#### WHAT THE TASK ASKS:
Starting at the line that contains "que você precisa saber", write out every line through the end of the records exactly as it stands, and leave out all pictures.

EXERCISE INPUTS below:

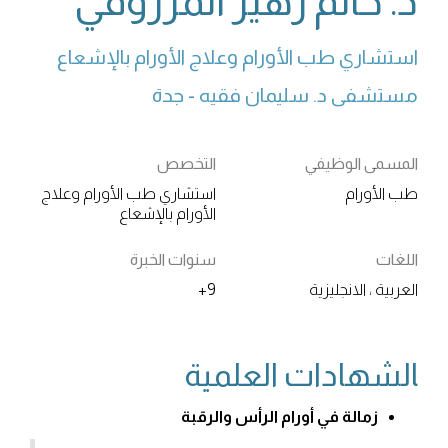
د. حاتم زهير المرزوقي
استشاري طب الأورام وعلاج الأورام بالإشعاع
مستشفى د. سليمان فقيه - جدة
المسمى الوظيفي
التخصص
طب الأورام
استشاري طب الأورام وعلاج
الأورام بالإشعاع
اللغات
سنوات الخبرة
العربية ، الانجليزية
9+
‍الشهادات العلمية
زمالة في أورام الرأس والرقبة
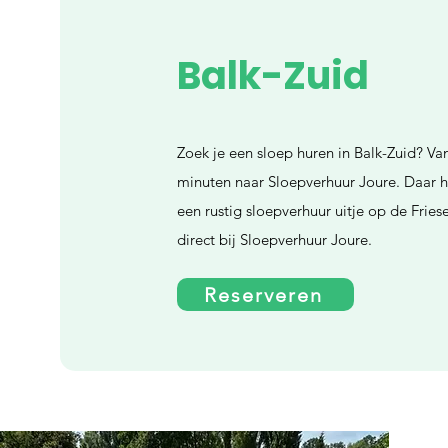
Balk-Zuid
Zoek je een sloep huren in Balk-Zuid? Van
minuten naar Sloepverhuur Joure. Daar h
een rustig sloepverhuur uitje op de Frie
direct bij Sloepverhuur Joure.
Reserveren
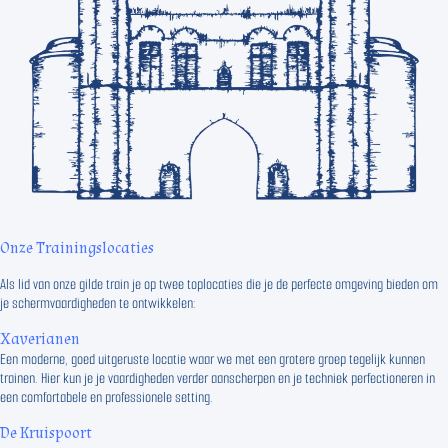
Onze Trainingslocaties
Als lid van onze gilde train je op twee toplocaties die je de perfecte omgeving bieden om
je schermvaardigheden te ontwikkelen:
Xaverianen
Een moderne, goed uitgeruste locatie waar we met een grotere groep tegelijk kunnen
trainen. Hier kun je je vaardigheden verder aanscherpen en je techniek perfectioneren in
een comfortabele en professionele setting.
De Kruispoort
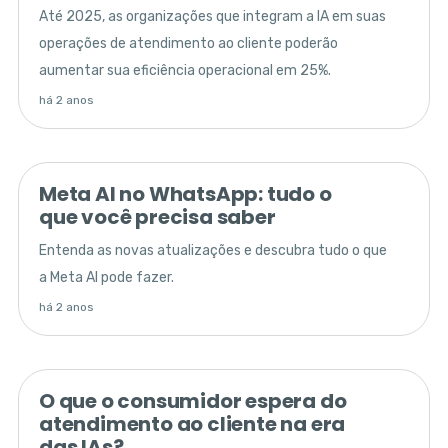
Até 2025, as organizações que integram a IA em suas
operações de atendimento ao cliente poderão
aumentar sua eficiência operacional em 25%.
há 2 anos
Meta AI no WhatsApp: tudo o
que você precisa saber
Entenda as novas atualizações e descubra tudo o que
a Meta AI pode fazer.
há 2 anos
O que o consumidor espera do
atendimento ao cliente na era
das IAs?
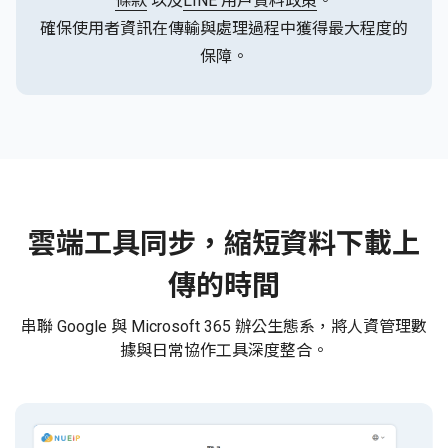
條款
以及
LINE 用戶資料政策
。
確保使用者資訊在傳輸與處理過程中獲得最大程度的
保障。
雲端工具同步，縮短資料下載上
傳的時間
串聯 Google 與 Microsoft 365 辦公生態系，將人資管理數
據與日常協作工具深度整合。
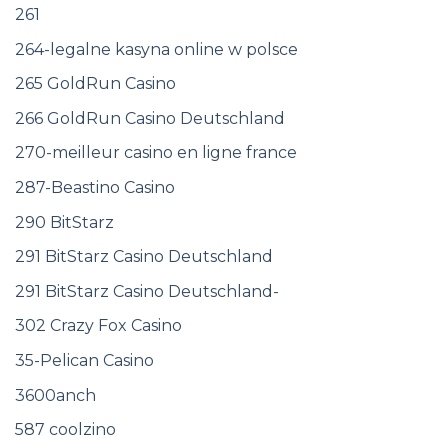
261
264-legalne kasyna online w polsce
265 GoldRun Casino
266 GoldRun Casino Deutschland
270-meilleur casino en ligne france
287-Beastino Casino
290 BitStarz
291 BitStarz Casino Deutschland
291 BitStarz Casino Deutschland-
302 Crazy Fox Casino
35-Pelican Casino
3600anch
587 coolzino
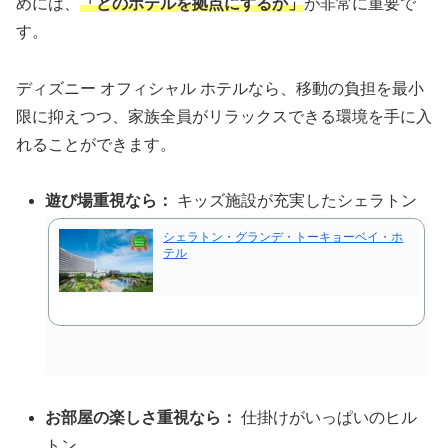
めには、
「どのホテルを拠点にするか」
が非常に重要で
す。
ディズニー オフィシャル ホテルなら、移動の負担を最小
限に抑えつつ、家族全員がリラックスできる環境を手に入
れることができます。
遊び場重視なら：
キッズ施設が充実したシェラトン
シェラトン・グランデ・トーキョーベイ・ホ
テル
お部屋の楽しさ重視なら：
仕掛けがいっぱいのヒル
トン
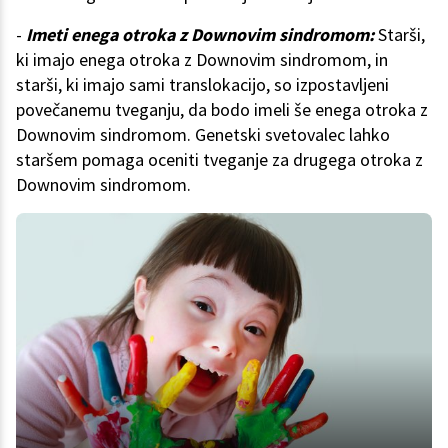
-
Imeti enega otroka z Downovim sindromom:
Starši,
ki imajo enega otroka z Downovim sindromom, in
starši, ki imajo sami translokacijo, so izpostavljeni
povečanemu tveganju, da bodo imeli še enega otroka z
Downovim sindromom. Genetski svetovalec lahko
staršem pomaga oceniti tveganje za drugega otroka z
Downovim sindromom.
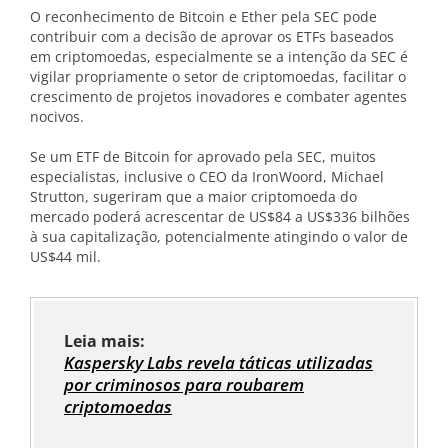
O reconhecimento de Bitcoin e Ether pela SEC pode
contribuir com a decisão de aprovar os ETFs baseados
em criptomoedas, especialmente se a intenção da SEC é
vigilar propriamente o setor de criptomoedas, facilitar o
crescimento de projetos inovadores e combater agentes
nocivos.
Se um ETF de Bitcoin for aprovado pela SEC, muitos
especialistas, inclusive o CEO da IronWoord, Michael
Strutton, sugeriram que a maior criptomoeda do
mercado poderá acrescentar de US$84 a US$336 bilhões
à sua capitalização, potencialmente atingindo o valor de
US$44 mil.
Leia mais:
Kaspersky Labs revela táticas utilizadas
por criminosos para roubarem
criptomoedas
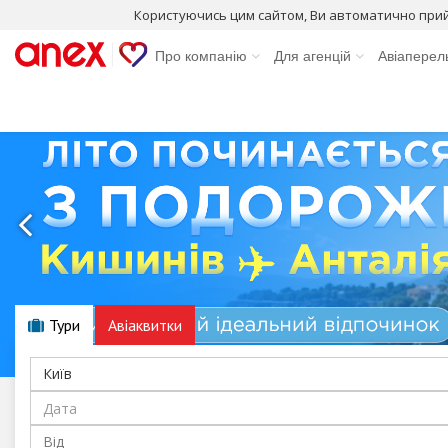
Користуючись цим сайтом, Ви автоматично при
Про компанію
Для агенцій
Авіаперел
Тури
Авіаквитки
Київ
Від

End of EXERCISE INPUTS.

#### PROBLEM SOLUTION:
que você precisa saber
Entenda as novas atualizações e descubra tudo o que
a Meta AI pode fazer.
há 2 anos
O que o consumidor espera do
atendimento ao cliente na era
das IAs?
條款
以及
LINE 用戶資料政策
。
確保使用者資訊在傳輸與處理過程中獲得最大程度的
保障。
雲端工具同步，縮短資料下載上
傳的時間
串聯 Google 與 Microsoft 365 辦公生態系，將人資管理數
據與日常協作工具深度整合。
261
264-legalne kasyna online w polsce
265 GoldRun Casino
266 GoldRun Casino Deutschland
270-meilleur casino en ligne france
287-Beastino Casino
290 BitStarz
291 BitStarz Casino Deutschland
291 BitStarz Casino Deutschland-
302 Crazy Fox Casino
35-Pelican Casino
3600anch
587 coolzino
めには、
「どのホテルを拠点にするか」
が非常に重要で
す。
ディズニー オフィシャル ホテルなら、移動の負担を最小
限に抑えつつ、家族全員がリラックスできる環境を手に入
れることができます。
遊び場重視なら：
キッズ施設が充実したシェラトン
シェラトン・グランデ・トーキョーベイ・ホ
テル
お部屋の楽しさ重視なら：
仕掛けがいっぱいのヒル
トン
-
Imeti enega otroka z Downovim sindromom:
Starši,
ki imajo enega otroka z Downovim sindromom, in
starši, ki imajo sami translokacijo, so izpostavljeni
povečanemu tveganju, da bodo imeli še enega otroka z
Downovim sindromom. Genetski svetovalec lahko
staršem pomaga oceniti tveganje za drugega otroka z
Downovim sindromom.
O reconhecimento de Bitcoin e Ether pela SEC pode
contribuir com a decisão de aprovar os ETFs baseados
em criptomoedas, especialmente se a intenção da SEC é
vigilar propriamente o setor de criptomoedas, facilitar o
crescimento de projetos inovadores e combater agentes
nocivos.
Se um ETF de Bitcoin for aprovado pela SEC, muitos
especialistas, inclusive o CEO da IronWoord, Michael
Strutton, sugeriram que a maior criptomoeda do
mercado poderá acrescentar de US$84 a US$336 bilhões
à sua capitalização, potencialmente atingindo o valor de
US$44 mil.
Leia mais:
Kaspersky Labs revela táticas utilizadas
por criminosos para roubarem
criptomoedas
Користуючись цим сайтом, Ви автоматично при
Про компанію
Для агенцій
Авіаперел
Тури
Авіаквитки
Київ
Від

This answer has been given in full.